_Material to process_
+ + +

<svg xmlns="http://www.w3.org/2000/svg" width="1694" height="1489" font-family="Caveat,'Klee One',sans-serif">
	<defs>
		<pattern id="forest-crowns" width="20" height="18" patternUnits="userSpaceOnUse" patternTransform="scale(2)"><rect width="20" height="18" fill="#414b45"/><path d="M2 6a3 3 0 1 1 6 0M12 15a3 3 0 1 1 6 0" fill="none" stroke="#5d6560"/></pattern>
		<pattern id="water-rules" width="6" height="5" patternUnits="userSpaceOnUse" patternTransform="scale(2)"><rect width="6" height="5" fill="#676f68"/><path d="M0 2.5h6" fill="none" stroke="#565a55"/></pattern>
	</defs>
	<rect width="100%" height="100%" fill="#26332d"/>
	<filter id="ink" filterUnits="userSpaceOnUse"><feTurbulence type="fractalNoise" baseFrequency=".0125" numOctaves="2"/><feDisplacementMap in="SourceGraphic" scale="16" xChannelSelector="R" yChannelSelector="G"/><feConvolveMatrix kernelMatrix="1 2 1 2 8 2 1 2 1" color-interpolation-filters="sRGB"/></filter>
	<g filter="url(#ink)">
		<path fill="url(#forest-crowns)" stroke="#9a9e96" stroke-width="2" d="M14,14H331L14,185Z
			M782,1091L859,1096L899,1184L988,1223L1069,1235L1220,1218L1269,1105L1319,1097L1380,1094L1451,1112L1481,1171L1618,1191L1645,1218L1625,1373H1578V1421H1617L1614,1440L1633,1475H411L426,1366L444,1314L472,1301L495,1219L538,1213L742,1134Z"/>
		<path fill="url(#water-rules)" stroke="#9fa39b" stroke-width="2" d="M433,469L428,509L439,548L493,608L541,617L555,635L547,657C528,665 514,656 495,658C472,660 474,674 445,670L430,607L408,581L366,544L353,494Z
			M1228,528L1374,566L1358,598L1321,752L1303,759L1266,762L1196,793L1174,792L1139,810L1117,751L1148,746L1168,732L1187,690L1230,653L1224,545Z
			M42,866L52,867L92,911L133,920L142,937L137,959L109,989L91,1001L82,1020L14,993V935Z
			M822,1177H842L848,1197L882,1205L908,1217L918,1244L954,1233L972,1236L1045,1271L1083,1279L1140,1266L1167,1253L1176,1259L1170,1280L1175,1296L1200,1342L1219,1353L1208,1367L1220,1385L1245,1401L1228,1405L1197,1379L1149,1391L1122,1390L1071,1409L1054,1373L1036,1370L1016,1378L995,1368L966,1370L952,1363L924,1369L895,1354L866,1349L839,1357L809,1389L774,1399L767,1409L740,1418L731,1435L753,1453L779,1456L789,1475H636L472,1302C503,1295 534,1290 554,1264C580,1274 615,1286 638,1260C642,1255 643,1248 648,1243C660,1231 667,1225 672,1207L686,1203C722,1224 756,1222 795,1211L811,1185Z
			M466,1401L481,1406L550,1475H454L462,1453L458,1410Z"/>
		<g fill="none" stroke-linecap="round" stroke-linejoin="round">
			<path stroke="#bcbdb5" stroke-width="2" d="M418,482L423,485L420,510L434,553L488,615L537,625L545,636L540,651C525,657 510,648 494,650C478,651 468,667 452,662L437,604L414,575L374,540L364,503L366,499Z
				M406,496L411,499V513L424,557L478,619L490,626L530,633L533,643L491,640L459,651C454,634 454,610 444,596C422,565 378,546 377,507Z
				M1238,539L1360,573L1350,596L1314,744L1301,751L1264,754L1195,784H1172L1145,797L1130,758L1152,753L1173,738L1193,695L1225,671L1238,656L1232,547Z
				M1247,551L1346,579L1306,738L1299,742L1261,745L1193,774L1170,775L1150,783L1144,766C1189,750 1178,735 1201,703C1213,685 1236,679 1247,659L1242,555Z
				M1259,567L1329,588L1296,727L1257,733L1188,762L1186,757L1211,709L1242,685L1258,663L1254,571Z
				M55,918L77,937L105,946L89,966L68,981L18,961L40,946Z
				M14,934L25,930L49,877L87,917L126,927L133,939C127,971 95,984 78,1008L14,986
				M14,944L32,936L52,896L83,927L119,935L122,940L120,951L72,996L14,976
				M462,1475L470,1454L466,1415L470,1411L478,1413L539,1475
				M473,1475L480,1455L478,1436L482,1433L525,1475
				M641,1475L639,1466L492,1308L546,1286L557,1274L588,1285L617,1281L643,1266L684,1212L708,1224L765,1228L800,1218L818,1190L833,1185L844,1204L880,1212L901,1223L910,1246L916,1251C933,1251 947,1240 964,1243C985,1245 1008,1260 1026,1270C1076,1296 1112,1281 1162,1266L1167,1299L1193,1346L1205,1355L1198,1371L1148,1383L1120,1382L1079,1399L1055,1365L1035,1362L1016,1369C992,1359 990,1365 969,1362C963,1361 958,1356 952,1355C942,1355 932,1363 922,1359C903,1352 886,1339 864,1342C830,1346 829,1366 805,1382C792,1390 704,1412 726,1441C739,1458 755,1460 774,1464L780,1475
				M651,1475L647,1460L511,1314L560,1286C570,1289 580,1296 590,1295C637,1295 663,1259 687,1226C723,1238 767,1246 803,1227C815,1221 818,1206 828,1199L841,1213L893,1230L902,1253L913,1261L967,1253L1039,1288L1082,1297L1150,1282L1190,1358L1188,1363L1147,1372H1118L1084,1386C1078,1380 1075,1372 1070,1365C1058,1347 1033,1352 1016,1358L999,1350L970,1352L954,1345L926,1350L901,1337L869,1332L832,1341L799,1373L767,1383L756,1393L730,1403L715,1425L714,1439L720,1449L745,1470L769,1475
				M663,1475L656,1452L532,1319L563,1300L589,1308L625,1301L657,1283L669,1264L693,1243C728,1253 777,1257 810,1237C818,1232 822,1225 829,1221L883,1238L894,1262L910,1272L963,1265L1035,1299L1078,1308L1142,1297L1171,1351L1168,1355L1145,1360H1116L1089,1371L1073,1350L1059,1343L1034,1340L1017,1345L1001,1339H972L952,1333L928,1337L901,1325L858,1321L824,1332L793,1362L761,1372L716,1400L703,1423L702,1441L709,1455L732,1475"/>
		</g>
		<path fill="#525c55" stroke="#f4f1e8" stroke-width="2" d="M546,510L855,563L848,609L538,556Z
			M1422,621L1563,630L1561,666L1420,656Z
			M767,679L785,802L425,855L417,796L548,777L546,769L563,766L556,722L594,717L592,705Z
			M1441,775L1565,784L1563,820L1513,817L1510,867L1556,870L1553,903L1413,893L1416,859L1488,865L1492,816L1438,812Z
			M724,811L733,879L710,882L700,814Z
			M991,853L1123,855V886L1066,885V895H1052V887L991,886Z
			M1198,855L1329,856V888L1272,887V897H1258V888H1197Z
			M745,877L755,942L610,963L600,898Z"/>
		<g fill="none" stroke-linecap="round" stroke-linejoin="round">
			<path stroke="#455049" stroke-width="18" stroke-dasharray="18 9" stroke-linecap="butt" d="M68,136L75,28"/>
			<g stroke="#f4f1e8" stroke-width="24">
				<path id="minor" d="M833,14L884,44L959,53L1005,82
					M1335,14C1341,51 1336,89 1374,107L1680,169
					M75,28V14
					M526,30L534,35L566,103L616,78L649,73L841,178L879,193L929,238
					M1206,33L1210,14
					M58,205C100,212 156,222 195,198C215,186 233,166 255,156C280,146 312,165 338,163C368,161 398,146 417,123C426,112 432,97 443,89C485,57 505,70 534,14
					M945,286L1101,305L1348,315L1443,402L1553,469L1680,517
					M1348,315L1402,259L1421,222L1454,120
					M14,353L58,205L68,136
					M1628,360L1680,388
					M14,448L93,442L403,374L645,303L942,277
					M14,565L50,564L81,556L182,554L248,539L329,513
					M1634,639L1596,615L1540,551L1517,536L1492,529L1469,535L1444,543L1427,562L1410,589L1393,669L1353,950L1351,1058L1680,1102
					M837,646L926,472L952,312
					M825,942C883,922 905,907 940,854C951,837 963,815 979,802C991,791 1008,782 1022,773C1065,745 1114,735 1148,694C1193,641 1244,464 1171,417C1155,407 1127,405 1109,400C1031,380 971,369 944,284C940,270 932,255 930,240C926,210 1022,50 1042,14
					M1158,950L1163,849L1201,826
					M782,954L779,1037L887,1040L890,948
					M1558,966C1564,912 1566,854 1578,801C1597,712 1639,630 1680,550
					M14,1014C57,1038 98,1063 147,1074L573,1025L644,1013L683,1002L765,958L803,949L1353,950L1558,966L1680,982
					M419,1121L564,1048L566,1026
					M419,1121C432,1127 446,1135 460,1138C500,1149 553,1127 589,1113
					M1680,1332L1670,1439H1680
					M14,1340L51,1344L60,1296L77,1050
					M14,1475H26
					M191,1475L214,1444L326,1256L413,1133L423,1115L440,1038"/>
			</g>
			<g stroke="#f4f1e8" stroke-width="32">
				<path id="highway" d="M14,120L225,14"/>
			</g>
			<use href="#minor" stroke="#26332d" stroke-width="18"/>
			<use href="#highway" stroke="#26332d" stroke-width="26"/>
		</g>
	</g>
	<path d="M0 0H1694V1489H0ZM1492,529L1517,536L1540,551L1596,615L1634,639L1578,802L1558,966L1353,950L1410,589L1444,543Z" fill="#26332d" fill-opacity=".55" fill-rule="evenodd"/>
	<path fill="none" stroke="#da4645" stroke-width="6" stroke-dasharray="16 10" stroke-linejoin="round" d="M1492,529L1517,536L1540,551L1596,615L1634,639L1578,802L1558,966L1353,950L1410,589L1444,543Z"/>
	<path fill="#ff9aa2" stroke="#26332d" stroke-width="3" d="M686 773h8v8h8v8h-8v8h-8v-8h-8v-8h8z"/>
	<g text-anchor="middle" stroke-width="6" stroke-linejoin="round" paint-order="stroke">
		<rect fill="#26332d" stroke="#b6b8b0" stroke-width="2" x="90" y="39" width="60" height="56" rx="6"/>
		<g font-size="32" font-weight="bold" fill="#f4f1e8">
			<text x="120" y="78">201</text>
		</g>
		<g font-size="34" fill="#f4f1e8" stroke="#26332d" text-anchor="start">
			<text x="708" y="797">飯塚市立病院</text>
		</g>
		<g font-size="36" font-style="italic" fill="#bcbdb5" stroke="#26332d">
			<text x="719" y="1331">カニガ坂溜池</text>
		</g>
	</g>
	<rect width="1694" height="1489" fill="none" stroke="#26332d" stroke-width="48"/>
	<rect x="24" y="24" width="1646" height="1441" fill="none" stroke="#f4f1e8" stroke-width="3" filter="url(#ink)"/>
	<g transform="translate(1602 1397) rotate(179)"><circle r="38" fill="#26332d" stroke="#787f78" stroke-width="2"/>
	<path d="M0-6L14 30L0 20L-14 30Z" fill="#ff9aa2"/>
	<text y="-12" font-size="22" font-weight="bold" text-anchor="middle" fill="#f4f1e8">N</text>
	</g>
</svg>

+ + +

_Work to be completed_
Working from the material above, retype exactly the lines from the one with "M724,811L733,879L710,882L700,814Z" through the one with "M837,646L926,472L952,312", both included, and only those lines.

_Answer to the exercise_
			M724,811L733,879L710,882L700,814Z
			M991,853L1123,855V886L1066,885V895H1052V887L991,886Z
			M1198,855L1329,856V888L1272,887V897H1258V888H1197Z
			M745,877L755,942L610,963L600,898Z"/>
		<g fill="none" stroke-linecap="round" stroke-linejoin="round">
			<path stroke="#455049" stroke-width="18" stroke-dasharray="18 9" stroke-linecap="butt" d="M68,136L75,28"/>
			<g stroke="#f4f1e8" stroke-width="24">
				<path id="minor" d="M833,14L884,44L959,53L1005,82
					M1335,14C1341,51 1336,89 1374,107L1680,169
					M75,28V14
					M526,30L534,35L566,103L616,78L649,73L841,178L879,193L929,238
					M1206,33L1210,14
					M58,205C100,212 156,222 195,198C215,186 233,166 255,156C280,146 312,165 338,163C368,161 398,146 417,123C426,112 432,97 443,89C485,57 505,70 534,14
					M945,286L1101,305L1348,315L1443,402L1553,469L1680,517
					M1348,315L1402,259L1421,222L1454,120
					M14,353L58,205L68,136
					M1628,360L1680,388
					M14,448L93,442L403,374L645,303L942,277
					M14,565L50,564L81,556L182,554L248,539L329,513
					M1634,639L1596,615L1540,551L1517,536L1492,529L1469,535L1444,543L1427,562L1410,589L1393,669L1353,950L1351,1058L1680,1102
					M837,646L926,472L952,312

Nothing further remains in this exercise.